Across the data below, how many lines have the word "Ivalice" in them? Give the number and nothing else.

### Provided entries ###

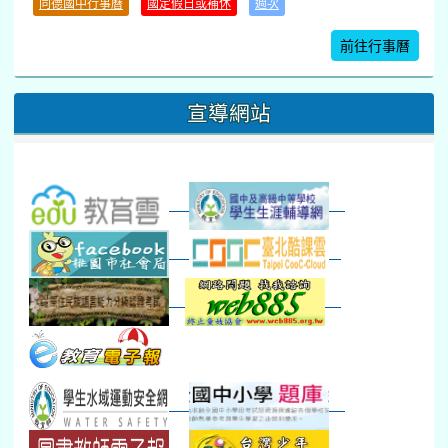
同德國中行事曆
國定假日或補休
週次
暑期輔導課結束
暑期體育育樂營結束
前往行事曆
16
17
18
19
20
21
22
桃園市運動會
宣導網站
弦樂團暑訓
數感實驗夏令營(整天)
23
24
25
26
27
28
29
打擊樂團暑訓
新生智力測驗補測(...
下午-新進教師研習
教師備課會議
新生訓練(整天)
新生訓練(~12:00)
下午-校務會議14:00-16
八九年級返校8-9
防災演練工作分配及..
30
31
1
2
3
4
5
本週_健康檢查週
各班器材負責人訓練
發放班級書箱及晨讀...
技藝教育學程說明會...
12:30幹部訓練
七年級新生健檢
桃園市語文競賽
本週_友善校園週
收學生證、換補教科...
晨讀1
技藝1
本週_圖書館開放借...
開學日
晨讀2
本週_新書展
班週
第一週
超額比序暨免試入學..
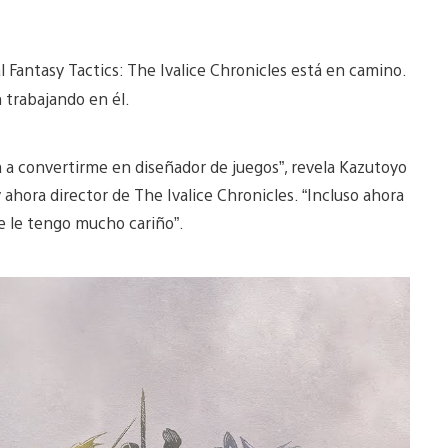
l Fantasy Tactics: The Ivalice Chronicles está en camino.
 trabajando en él.
da a convertirme en diseñador de juegos”, revela Kazutoyo
 ahora director de The Ivalice Chronicles. “Incluso ahora
e le tengo mucho cariño”.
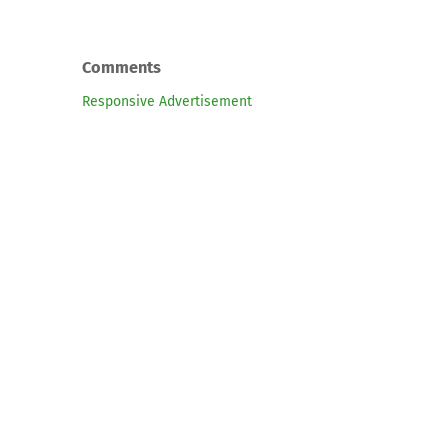
Comments
Responsive Advertisement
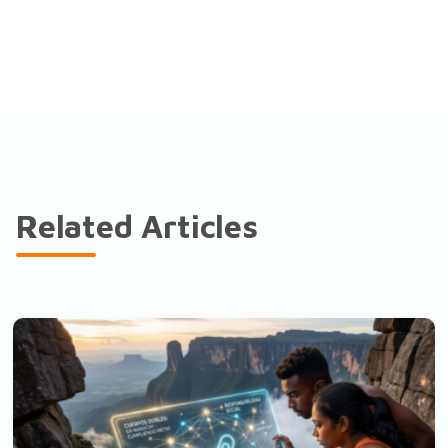
Related Articles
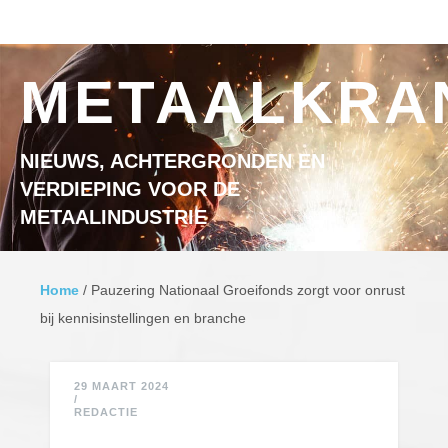
Ga naar inhoud
MENU
METAALKRA
NIEUWS, ACHTERGRONDEN EN
VERDIEPING VOOR DE
METAALINDUSTRIE
Home
/
Pauzering Nationaal Groeifonds zorgt voor onrust
bij kennisinstellingen en branche
29 MAART 2024
/
REDACTIE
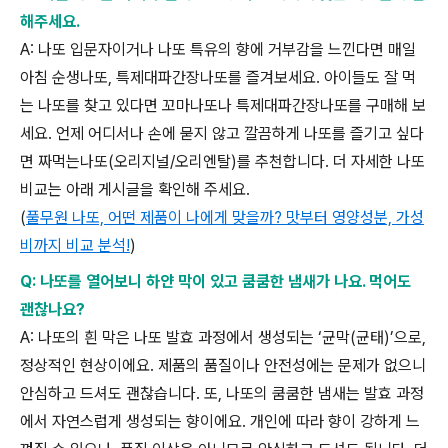
해주세요
.
A:
나또 입문자이거나 나또 특유의 향에 거부감을 느낀다면 매일
아침 순생나또
,
특제대파간장나또를 즐겨보세요
.
아이들도 잘 먹
는 나또를 찾고 있다면 꼬마나또나
특제대파간장나또를 구매해 보
세요
.
언제 어디서나 손에 묻지 않고 깔끔하게 나또를 즐기고 싶다
면
짜먹는나또
(
오리지널
/
오리엔탈
)
를 추천합니다
.
더 자세한 나또
비교는 아래 게시글을 확인해 주세요
.
(
풀무원
나또,
어떤
제품이
나에게
맞을까?
맛부터
영양성분,
가성
비까지
비교
분석!
)
Q: 나또를 열어보니 하얀 막이 있고 쿰쿰한 냄새가 나요. 먹어도
괜찮나요
?
A:
나또의 흰 막은 나또 발효 과정에서 생성되는
‘
균막
(
균태
)’
으로
,
정상적인 현상이에요
.
제품의 품질이나 안전성에는 문제가 없으니
안심하고 드셔도 괜찮습니다
.
또
,
나또의 쿰쿰한 냄새는 발효 과정
에서 자연스럽게 생성되는 향이에요
.
개인에 따라 향이 강하게 느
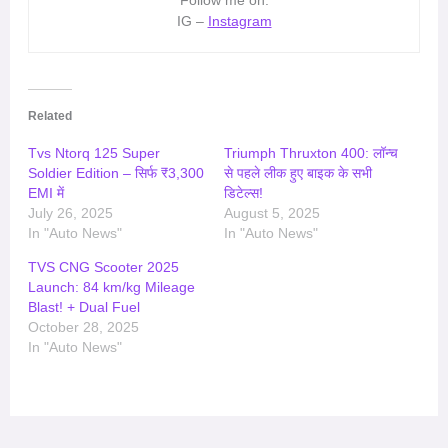
IG –
Instagram
Related
Tvs Ntorq 125 Super
Triumph Thruxton 400: लॉन्च
Soldier Edition – सिर्फ ₹3,300
से पहले लीक हुए बाइक के सभी
EMI में
डिटेल्स!
July 26, 2025
August 5, 2025
In "Auto News"
In "Auto News"
TVS CNG Scooter 2025
Launch: 84 km/kg Mileage
Blast! + Dual Fuel
October 28, 2025
In "Auto News"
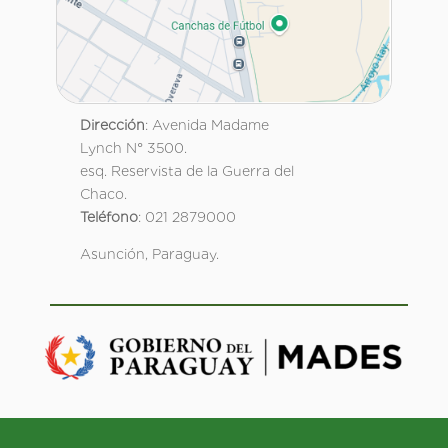
Dirección
: Avenida Madame
Lynch N° 3500.
esq. Reservista de la Guerra del
Chaco.
Teléfono
: 021 2879000
Asunción, Paraguay.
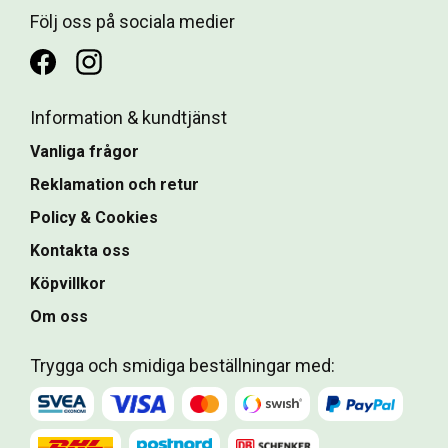
Följ oss på sociala medier
Information & kundtjänst
Vanliga frågor
Reklamation och retur
Policy & Cookies
Kontakta oss
Köpvillkor
Om oss
Trygga och smidiga beställningar med:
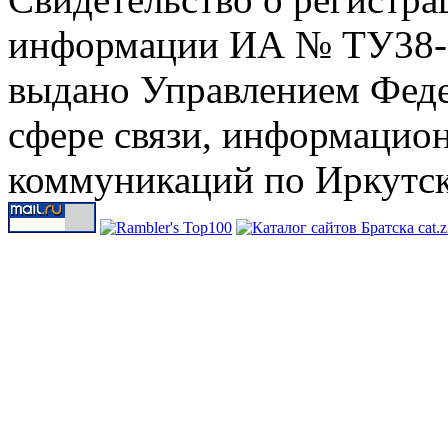
информации ИА № ТУ38-00
выдано Управлением Феде
сфере связи, информацио
коммуникаций по Иркутск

###

**Response to this task:** 2